Can you return, unchanged, the lines from the items below, starting at the line that contains "unheimlicher wurde sie. Erst regnete es" and ending at the line that contains "anlegen, was nicht"?

+++++

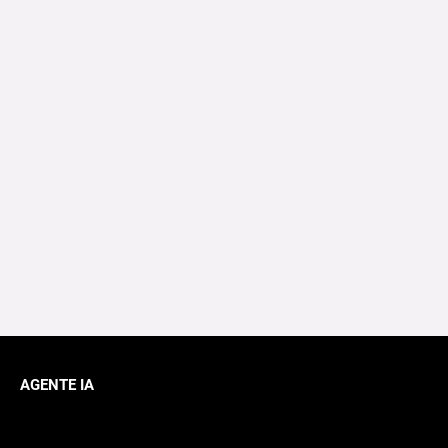
AGENTE IA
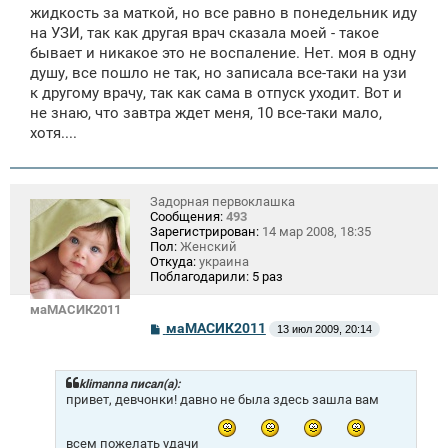
жидкость за маткой, но все равно в понедельник иду
на УЗИ, так как другая врач сказала моей - такое
бывает и никакое это не воспаление. Нет. моя в одну
душу, все пошло не так, но записала все-таки на узи
к другому врачу, так как сама в отпуск уходит. Вот и
не знаю, что завтра ждет меня, 10 все-таки мало,
хотя....
Задорная первоклашка
Сообщения:
493
Зарегистрирован:
14 мар 2008, 18:35
Пол:
Женский
Откуда:
украина
Поблагодарили:
5 раз
маМАСИК2011
С
маМАСИК2011
13 июл 2009, 20:14
о
о
б
щ
klimanna писал(а):
е
привет, девчонки! давно не была здесь зашла вам
н
и
е
всем пожелать удачи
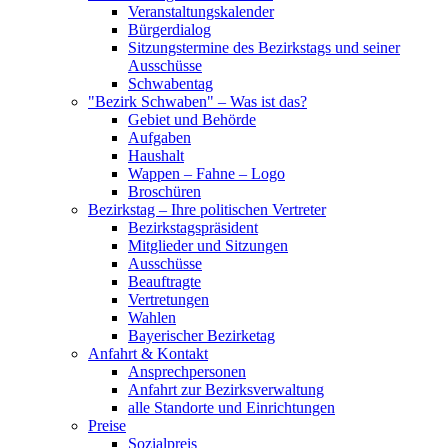
Veranstaltungskalender
Bürgerdialog
Sitzungstermine des Bezirkstags und seiner
Ausschüsse
Schwabentag
"Bezirk Schwaben" – Was ist das?
Gebiet und Behörde
Aufgaben
Haushalt
Wappen – Fahne – Logo
Broschüren
Bezirkstag – Ihre politischen Vertreter
Bezirkstagspräsident
Mitglieder und Sitzungen
Ausschüsse
Beauftragte
Vertretungen
Wahlen
Bayerischer Bezirketag
Anfahrt & Kontakt
Ansprechpersonen
Anfahrt zur Bezirksverwaltung
alle Standorte und Einrichtungen
Preise
Sozialpreis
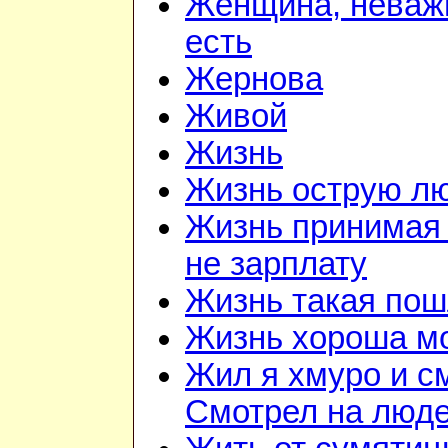
Женщина, неважн
есть
Жернова
Живой
Жизнь
Жизнь острую л
Жизнь принимая 
не зарплату
Жизнь такая по
Жизнь хороша м
Жил я хмуро и с
Смотрел на люд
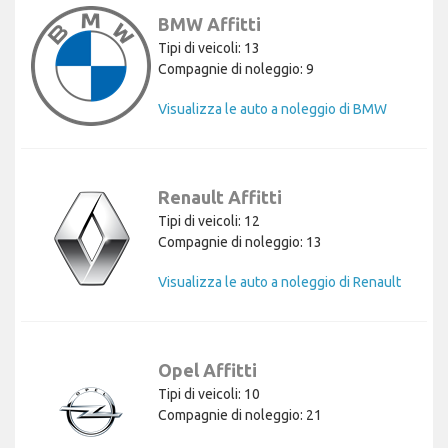
BMW Affitti
Tipi di veicoli: 13
Compagnie di noleggio: 9
Visualizza le auto a noleggio di BMW
Renault Affitti
Tipi di veicoli: 12
Compagnie di noleggio: 13
Visualizza le auto a noleggio di Renault
Opel Affitti
Tipi di veicoli: 10
Compagnie di noleggio: 21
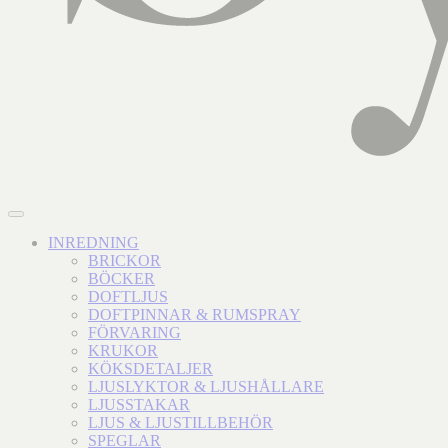
INREDNING
BRICKOR
BÖCKER
DOFTLJUS
DOFTPINNAR & RUMSPRAY
FÖRVARING
KRUKOR
KÖKSDETALJER
LJUSLYKTOR & LJUSHÅLLARE
LJUSSTAKAR
LJUS & LJUSTILLBEHÖR
SPEGLAR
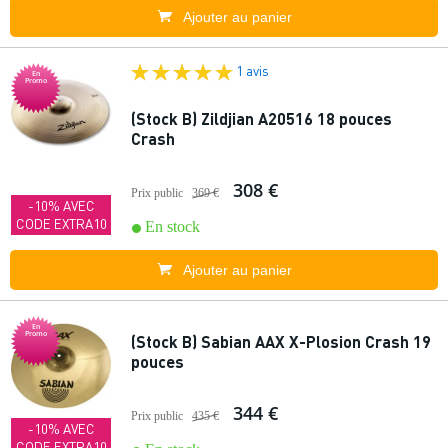
Ajouter au panier
1 avis
En
Promo
(Stock B) Zildjian A20516 18 pouces
Crash
308 €
Prix public
369 €
-10% AVEC
CODE EXTRA10
En stock
Ajouter au panier
En
Promo
(Stock B) Sabian AAX X-Plosion Crash 19
pouces
344 €
Prix public
435 €
-10% AVEC
CODE EXTRA10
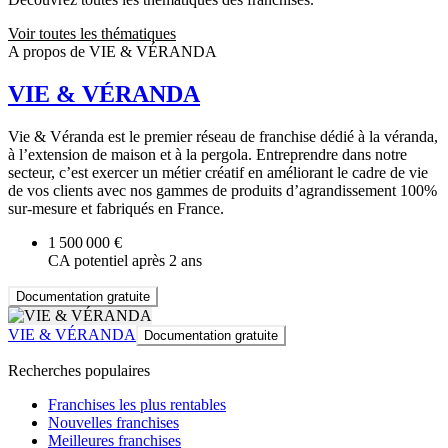
Voir toutes les thématiques
A propos de VIE & VÉRANDA
VIE & VÉRANDA
Vie & Véranda est le premier réseau de franchise dédié à la véranda,
à l’extension de maison et à la pergola. Entreprendre dans notre
secteur, c’est exercer un métier créatif en améliorant le cadre de vie
de vos clients avec nos gammes de produits d’agrandissement 100%
sur-mesure et fabriqués en France.
1 500 000 €
CA potentiel après 2 ans
Documentation gratuite
VIE & VÉRANDA
Documentation gratuite
Recherches populaires
Franchises les plus rentables
Nouvelles franchises
Meilleures franchises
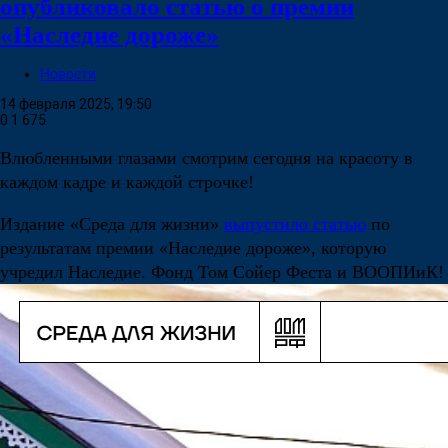
опубликовало статью о премии
«Наследие дороже»
Новости
14 февраля 2025, 19:50
0
1 675
Влюбленными глазами смотрим сегодня на красоту в
каждом кадре и каждой строчке!
Издание «Среда для жизни»
выпустило статью
по
результатам премии «Наследие дороже», которую
учредил Наследие. Фонд Том Сойер Феста и ВООПИиК!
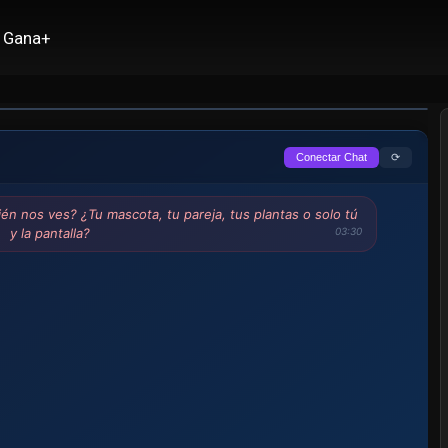
Gana+
⟳
Conectar Chat
én nos ves? ¿Tu mascota, tu pareja, tus plantas o solo tú
y la pantalla?
03:30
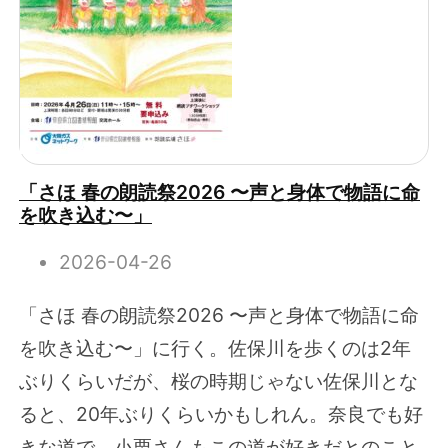
「さほ 春の朗読祭2026 〜声と身体で物語に命
を吹き込む〜」
2026-04-26
「さほ 春の朗読祭2026 〜声と身体で物語に命
を吹き込む〜」に行く。佐保川を歩くのは2年
ぶりくらいだが、桜の時期じゃない佐保川とな
ると、20年ぶりくらいかもしれん。奈良でも好
きな道で、小栗さんもこの道が好きだとのこと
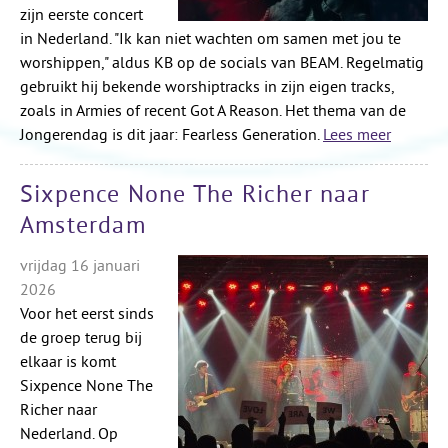
zijn eerste concert
in Nederland. "Ik kan niet wachten om samen met jou te
worshippen," aldus KB op de socials van BEAM. Regelmatig
gebruikt hij bekende worshiptracks in zijn eigen tracks,
zoals in Armies of recent Got A Reason. Het thema van de
Jongerendag is dit jaar: Fearless Generation.
Lees meer
Sixpence None The Richer naar
Amsterdam
vrijdag 16 januari
2026
Voor het eerst sinds
de groep terug bij
elkaar is komt
Sixpence None The
Richer naar
Nederland. Op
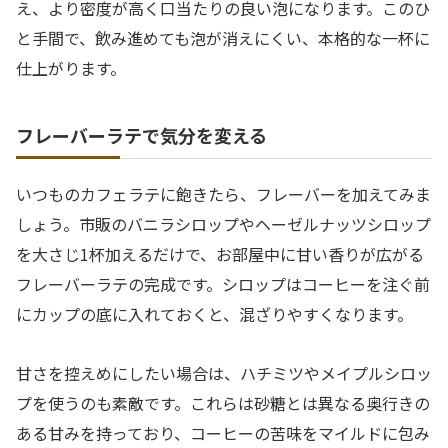
え、より密度が高く口当たりの良い泡になります。このひ
と手間で、飲み進めても泡が消えにくい、本格的な一杯に
仕上がります。
フレーバーラテで気分を変える
いつものカフェラテに飽きたら、フレーバーを加えてみま
しょう。市販のバニラシロップやヘーゼルナッツシロップ
を大さじ1杯加えるだけで、お部屋中に甘い香りが広がる
フレーバーラテの完成です。シロップはコーヒーを注ぐ前
にカップの底に入れておくと、混ざりやすくなります。
甘さを控えめにしたい場合は、ハチミツやメイプルシロッ
プを使うのも素敵です。これらは砂糖とは異なる奥行きの
ある甘みを持っており、コーヒーの苦味をマイルドに包み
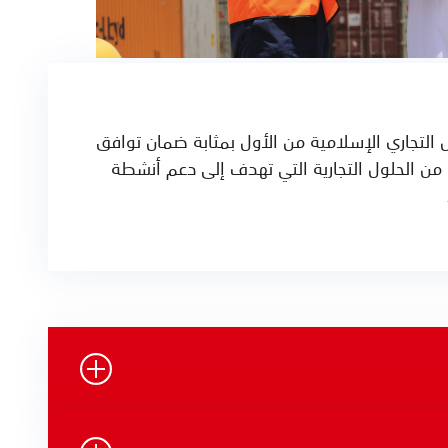
يل التجاري الإسلامية من الأول بمثابة ضمان توافق
من الحلول التجارية التي تهدف إلى دعم أنشطة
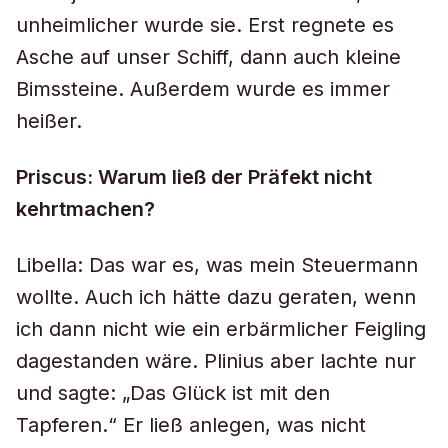
unheimlicher wurde sie. Erst regnete es
Asche auf unser Schiff, dann auch kleine
Bimssteine. Außerdem wurde es immer
heißer.
Priscus: Warum ließ der Präfekt nicht
kehrtmachen?
Libella: Das war es, was mein Steuermann
wollte. Auch ich hätte dazu geraten, wenn
ich dann nicht wie ein erbärmlicher Feigling
dagestanden wäre. Plinius aber lachte nur
und sagte: „Das Glück ist mit den
Tapferen.“ Er ließ anlegen, was nicht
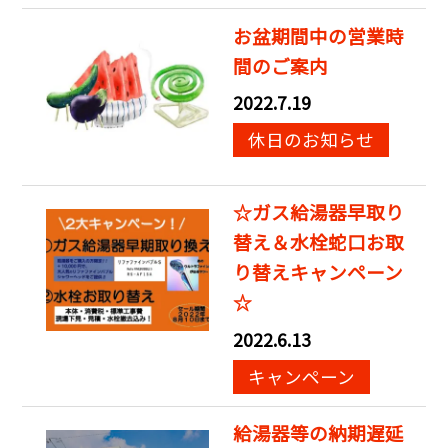
お盆期間中の営業時
間のご案内
2022.7.19
休日のお知らせ
☆ガス給湯器早取り
替え＆水栓蛇口お取
り替えキャンペーン
☆
2022.6.13
キャンペーン
給湯器等の納期遅延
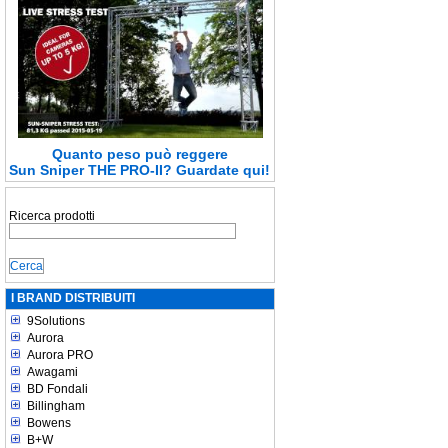
Quanto peso può reggere
Sun Sniper THE PRO-II
? Guardate qui!
Ricerca prodotti
I BRAND DISTRIBUITI
9Solutions
Aurora
Aurora PRO
Awagami
BD Fondali
Billingham
Bowens
B+W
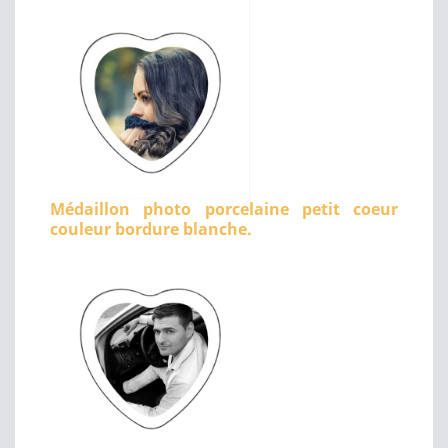
Médaillon photo porcelaine petit coeur
couleur bordure blanche.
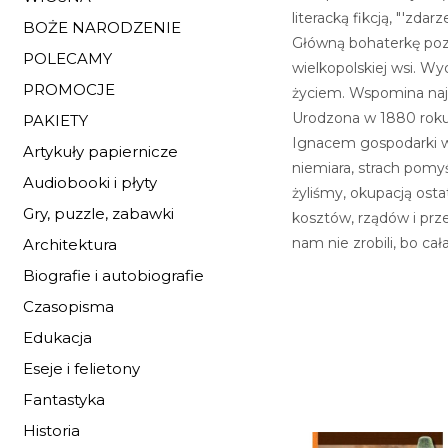
literacką fikcją, "'zdar
BOŻE NARODZENIE
Główną bohaterkę poz
POLECAMY
wielkopolskiej wsi. W
PROMOCJE
życiem. Wspomina najw
Urodzona w 1880 roku k
PAKIETY
Ignacem gospodarki w 
Artykuły papiernicze
niemiara, strach pomyś
Audiobooki i płyty
żyliśmy, okupacją osta
Gry, puzzle, zabawki
kosztów, rządów i przep
nam nie zrobili, bo c
Architektura
Biografie i autobiografie
Czasopisma
Edukacja
Eseje i felietony
Fantastyka
Historia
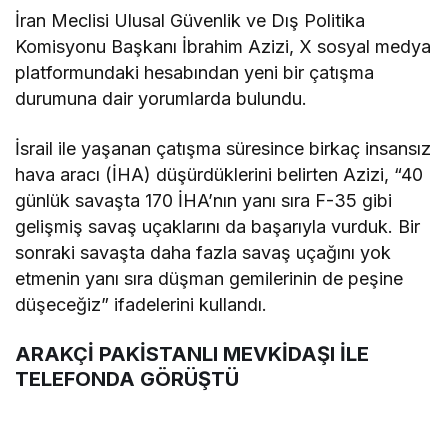
İran Meclisi Ulusal Güvenlik ve Dış Politika
Komisyonu Başkanı İbrahim Azizi, X sosyal medya
platformundaki hesabından yeni bir çatışma
durumuna dair yorumlarda bulundu.
İsrail ile yaşanan çatışma süresince birkaç insansız
hava aracı (İHA) düşürdüklerini belirten Azizi, “40
günlük savaşta 170 İHA’nın yanı sıra F-35 gibi
gelişmiş savaş uçaklarını da başarıyla vurduk. Bir
sonraki savaşta daha fazla savaş uçağını yok
etmenin yanı sıra düşman gemilerinin de peşine
düşeceğiz” ifadelerini kullandı.
ARAKÇİ PAKİSTANLI MEVKİDAŞI İLE
TELEFONDA GÖRÜŞTÜ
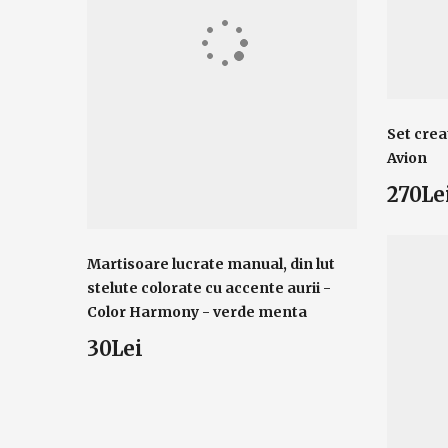
Set crea
Avion
270Le
Martisoare lucrate manual, din lut
stelute colorate cu accente aurii -
Color Harmony - verde menta
30Lei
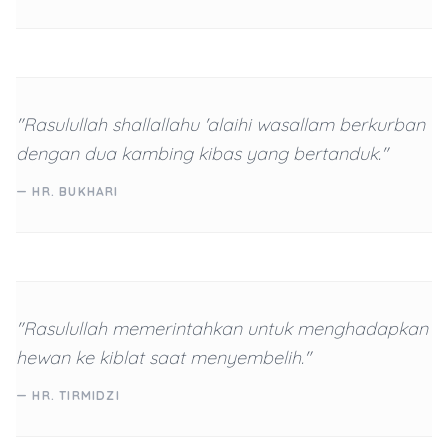
"Rasulullah shallallahu 'alaihi wasallam berkurban
dengan dua kambing kibas yang bertanduk."
— HR. BUKHARI
"Rasulullah memerintahkan untuk menghadapkan
hewan ke kiblat saat menyembelih."
— HR. TIRMIDZI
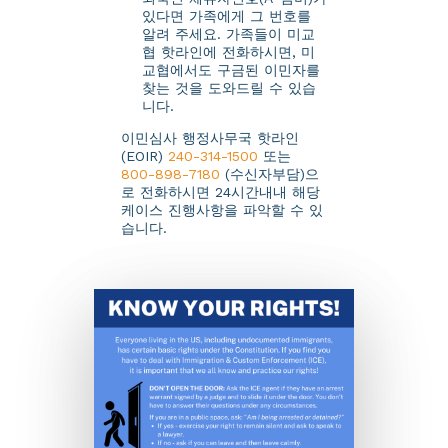
있다면 가족에게 그 번호를
알려 주세요. 가족들이 미교
협 핫라인에 전화하시면, 미
교협에서도 구금된 이민자를
찾는 것을 도와드릴 수 있습
니다.
이민심사 행정사무국 핫라인
(EOIR)
240-314-1500
또는
800-898-7180
(수신자부담)으
로 전화하시면 24시간내내 해당
케이스 진행사항을 파악할 수 있
습니다.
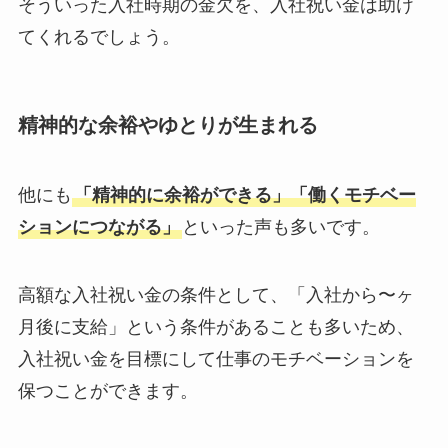
そういった入社時期の金欠を、入社祝い金は助け
てくれるでしょう。
精神的な余裕やゆとりが生まれる
他にも
「精神的に余裕ができる」「働くモチベー
ションにつながる」
といった声も多いです。
高額な入社祝い金の条件として、「入社から〜ヶ
月後に支給」という条件があることも多いため、
入社祝い金を目標にして仕事のモチベーションを
保つことができます。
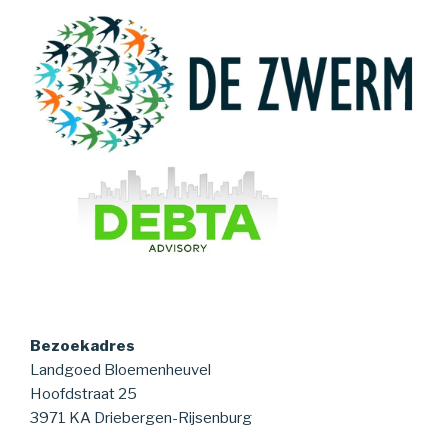
Bezoekadres
Landgoed Bloemenheuvel
Hoofdstraat 25
3971 KA Driebergen-Rijsenburg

+++++

→ TASK RESULT
unheimlicher wurde sie. Erst regnete es
Asche auf unser Schiff, dann auch kleine
Bimssteine. Außerdem wurde es immer
heißer.
Priscus: Warum ließ der Präfekt nicht
kehrtmachen?
Libella: Das war es, was mein Steuermann
wollte. Auch ich hätte dazu geraten, wenn
ich dann nicht wie ein erbärmlicher Feigling
dagestanden wäre. Plinius aber lachte nur
und sagte: „Das Glück ist mit den
Tapferen.“ Er ließ anlegen, was nicht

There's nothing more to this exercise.